Goal of the exercise: Transcribed word for word, the lines below from the one with "1 190 10.75" through the last line of the records form the answer; no picture is to be included.

Recorded data:
══════
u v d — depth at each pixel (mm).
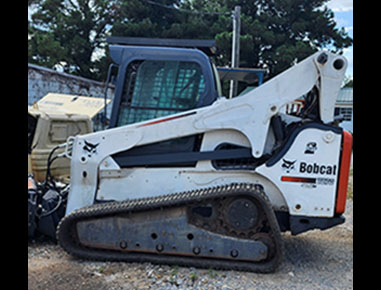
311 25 26016
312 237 5426
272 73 25000
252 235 3910
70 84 16562
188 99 4344
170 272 3844
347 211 7000
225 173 4148
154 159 4215
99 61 26531
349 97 26938
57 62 25000
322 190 4008
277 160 4027
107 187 4309
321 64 4020
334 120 4289
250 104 4078
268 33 24688
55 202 4637
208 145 4184
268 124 4066
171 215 3959
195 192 3959
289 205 4023
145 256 4035
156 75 4422
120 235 4043
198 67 4344
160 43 4539
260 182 4121
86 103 8391
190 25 24609
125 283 3605
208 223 3971
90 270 3873
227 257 3883
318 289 3627
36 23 27484
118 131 4238
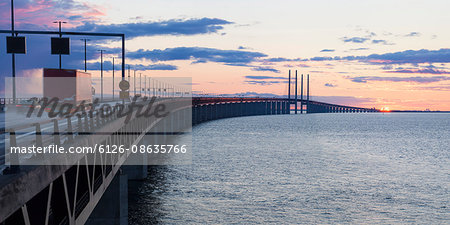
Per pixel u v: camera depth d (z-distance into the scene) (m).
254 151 112.31
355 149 130.38
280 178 71.88
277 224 45.16
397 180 73.94
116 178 37.03
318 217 48.38
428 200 58.12
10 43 45.38
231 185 64.12
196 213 47.94
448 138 193.25
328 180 71.50
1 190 10.75
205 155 99.00
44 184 14.08
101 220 36.88
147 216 46.19
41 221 16.55
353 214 50.12
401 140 176.75
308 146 132.75
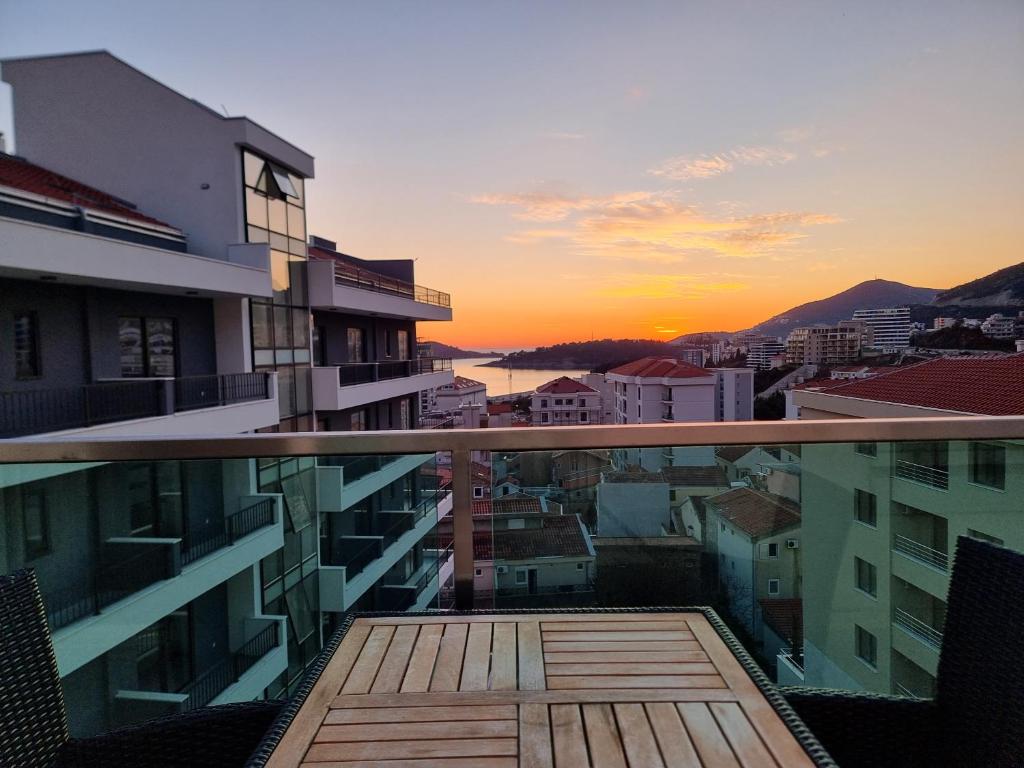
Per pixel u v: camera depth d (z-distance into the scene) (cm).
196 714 137
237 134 1474
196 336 1438
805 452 186
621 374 7650
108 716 181
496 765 98
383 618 155
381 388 2103
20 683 121
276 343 1652
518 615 156
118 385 1155
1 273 969
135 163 1501
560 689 120
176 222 1491
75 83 1516
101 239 1040
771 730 106
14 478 186
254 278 1442
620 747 102
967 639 128
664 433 184
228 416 1352
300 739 106
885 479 187
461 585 184
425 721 110
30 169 1376
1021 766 113
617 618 153
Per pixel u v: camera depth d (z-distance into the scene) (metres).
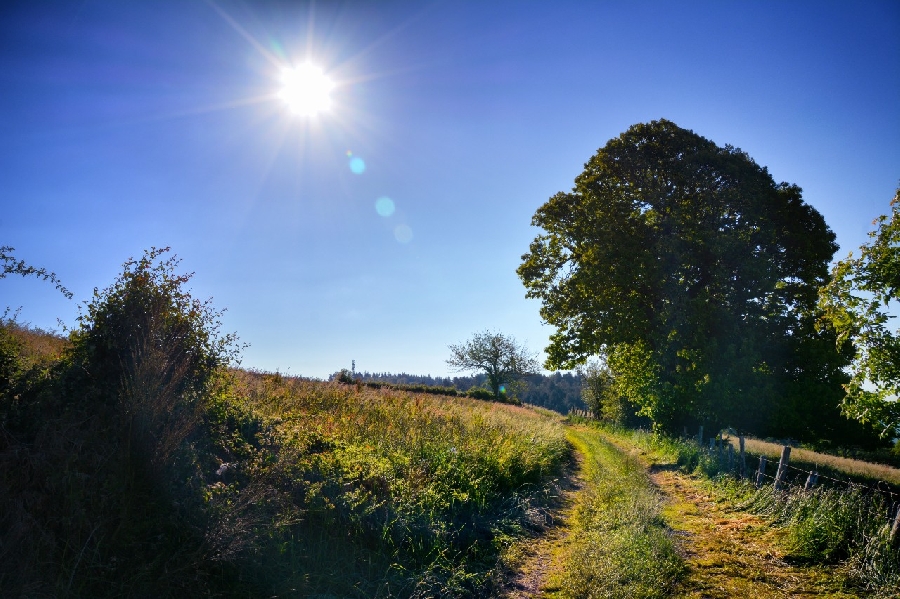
══════
Answer to this problem:
1 190 10.75
205 155 99.00
44 184 14.08
101 220 36.88
147 216 46.19
41 221 16.55
353 214 50.12
401 140 176.75
308 146 132.75
Per pixel u v: camera depth d (z-distance into the scene) (cm).
196 714 137
237 134 1474
196 336 1438
805 452 186
621 374 7650
108 716 181
496 765 98
383 618 155
381 388 2103
20 683 121
276 343 1652
518 615 156
118 385 1155
1 273 969
135 163 1501
560 689 120
176 222 1491
75 83 1516
101 239 1040
771 730 106
14 478 186
254 278 1442
620 747 102
967 639 128
664 433 184
228 416 1352
300 739 106
885 479 187
461 585 184
425 721 110
30 169 1376
1021 766 113
617 618 153
Per pixel u v: camera depth d (z-distance into the scene) (metres).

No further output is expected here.